**PROMPT**
Reproduce the listing below exactly. Pictures do not belong in the copy.

**DATA SUPPLIED**
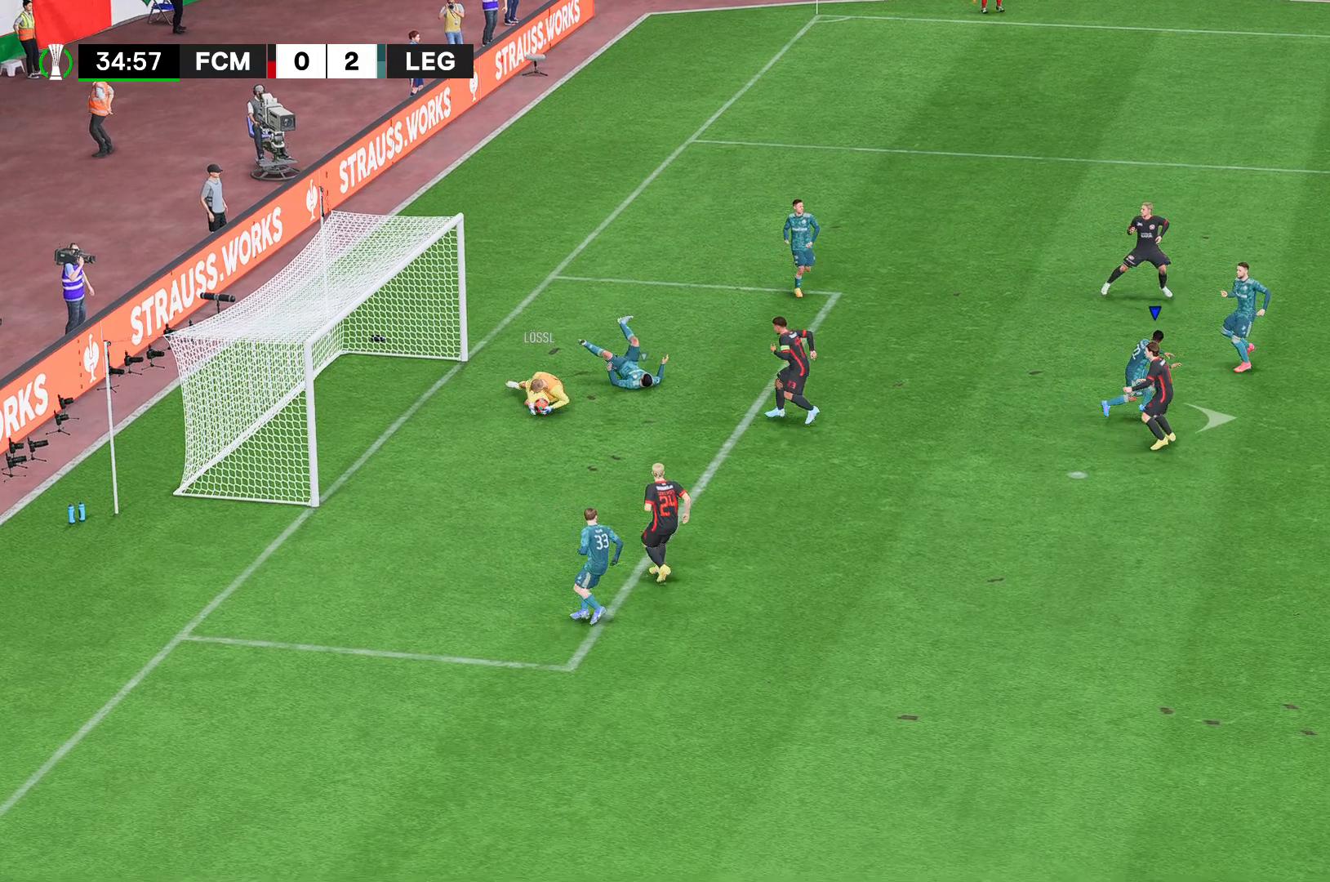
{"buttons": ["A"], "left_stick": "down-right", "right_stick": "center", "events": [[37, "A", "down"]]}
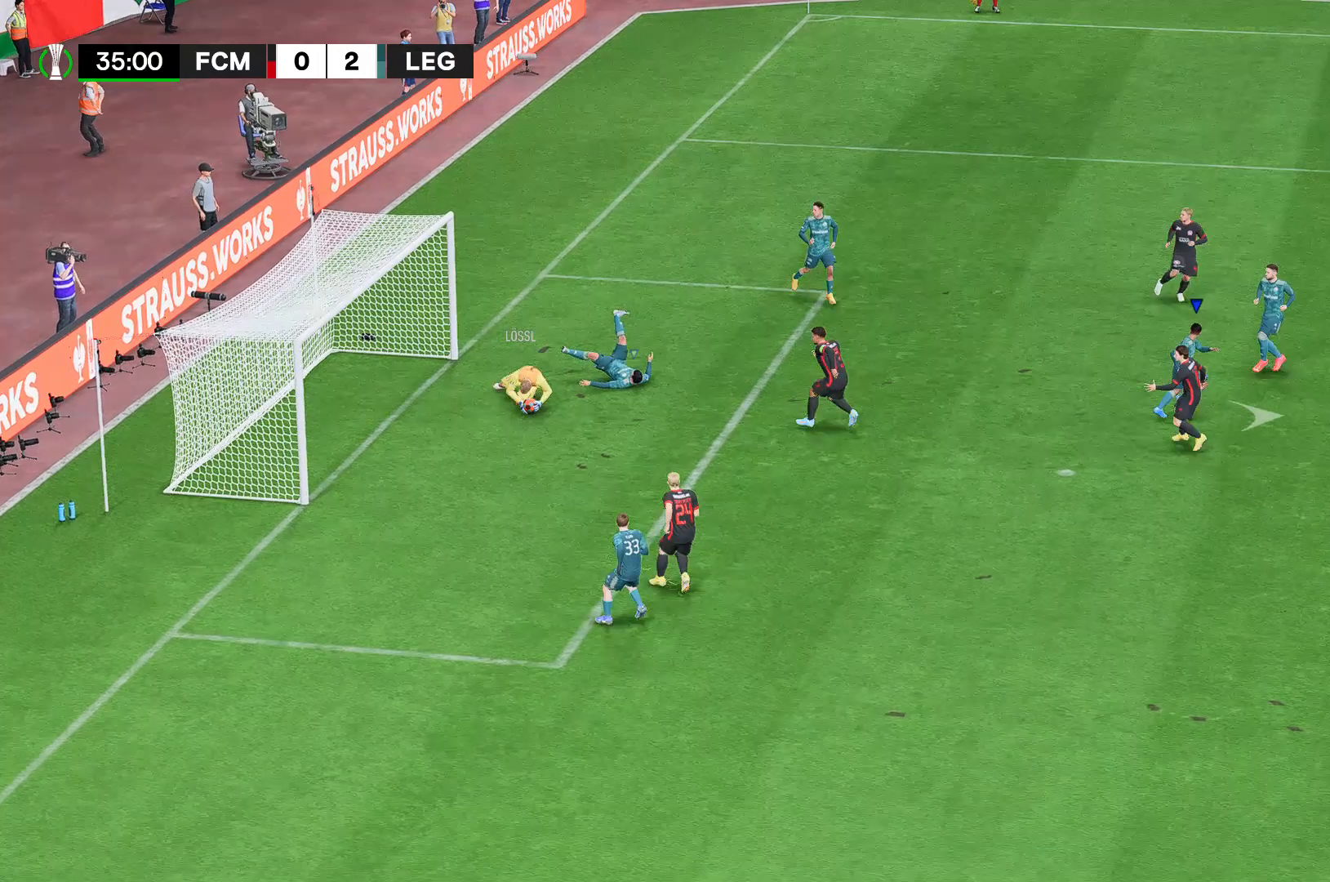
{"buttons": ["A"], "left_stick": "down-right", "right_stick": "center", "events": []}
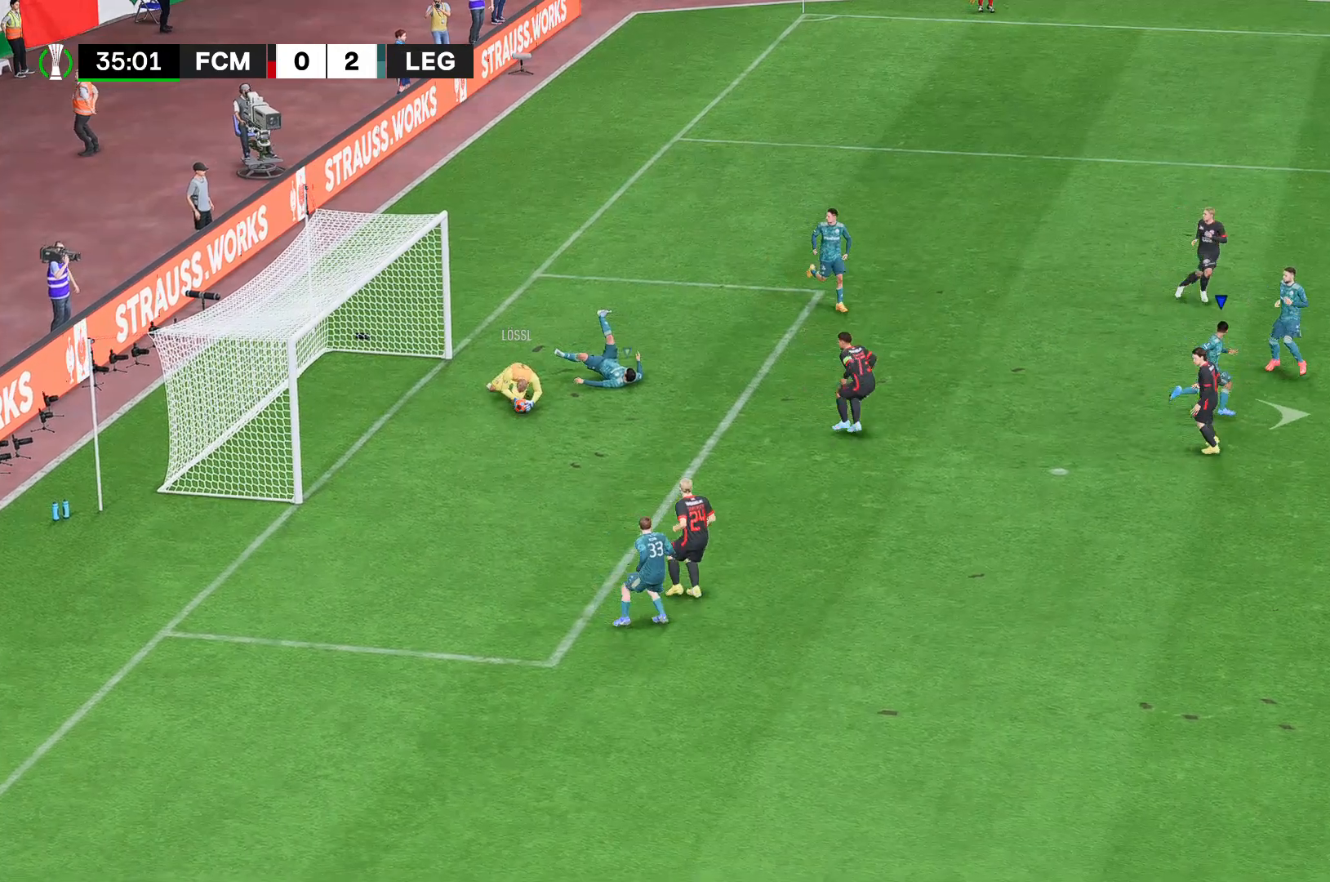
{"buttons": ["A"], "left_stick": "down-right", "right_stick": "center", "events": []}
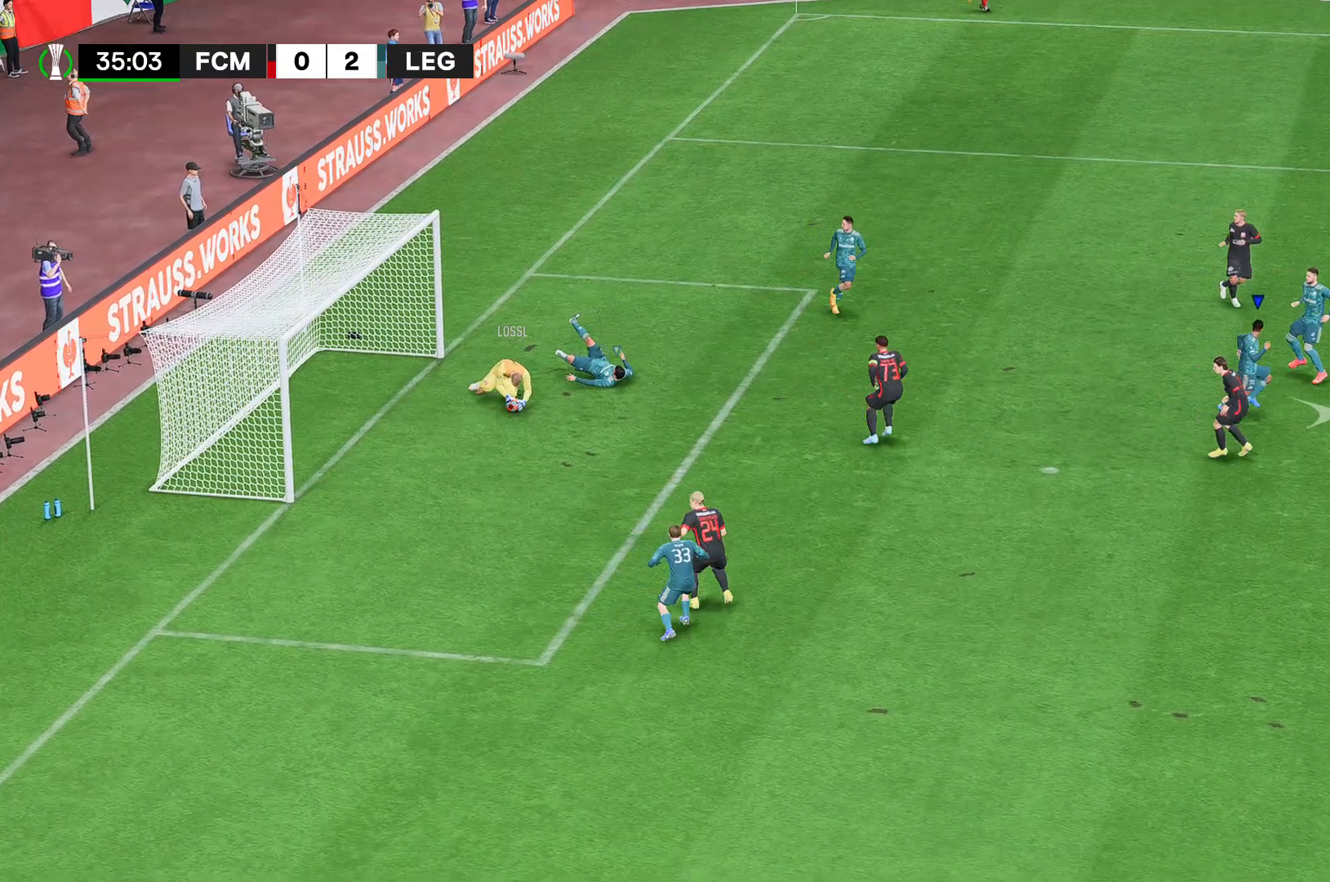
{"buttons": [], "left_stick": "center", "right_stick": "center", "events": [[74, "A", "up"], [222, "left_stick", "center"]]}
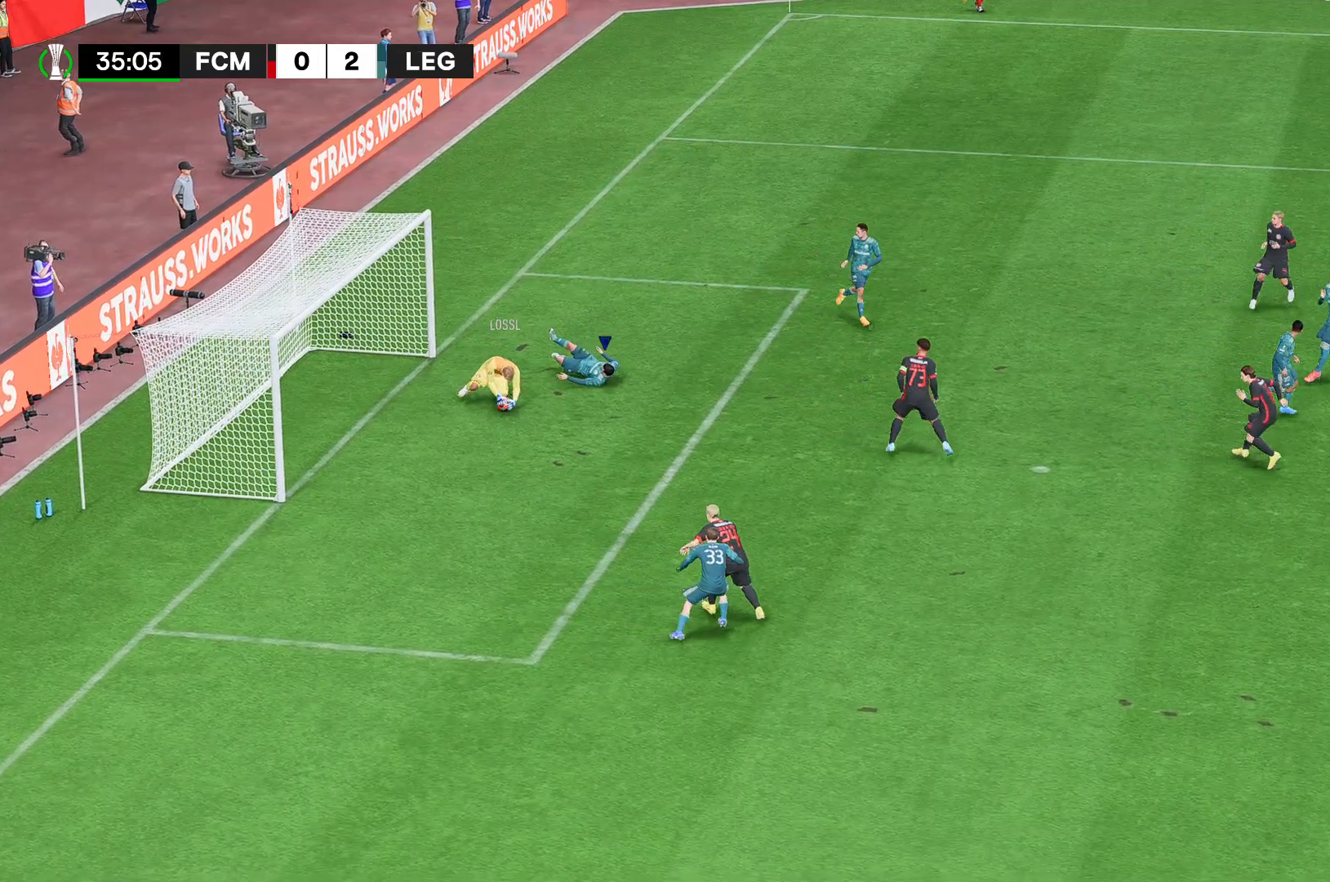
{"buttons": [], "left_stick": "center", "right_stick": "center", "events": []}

**FINISHED EXERCISE**
{"buttons": ["A"], "left_stick": "down-right", "right_stick": "center", "events": [[37, "A", "down"]]}
{"buttons": ["A"], "left_stick": "down-right", "right_stick": "center", "events": []}
{"buttons": ["A"], "left_stick": "down-right", "right_stick": "center", "events": []}
{"buttons": [], "left_stick": "center", "right_stick": "center", "events": [[74, "A", "up"], [222, "left_stick", "center"]]}
{"buttons": [], "left_stick": "center", "right_stick": "center", "events": []}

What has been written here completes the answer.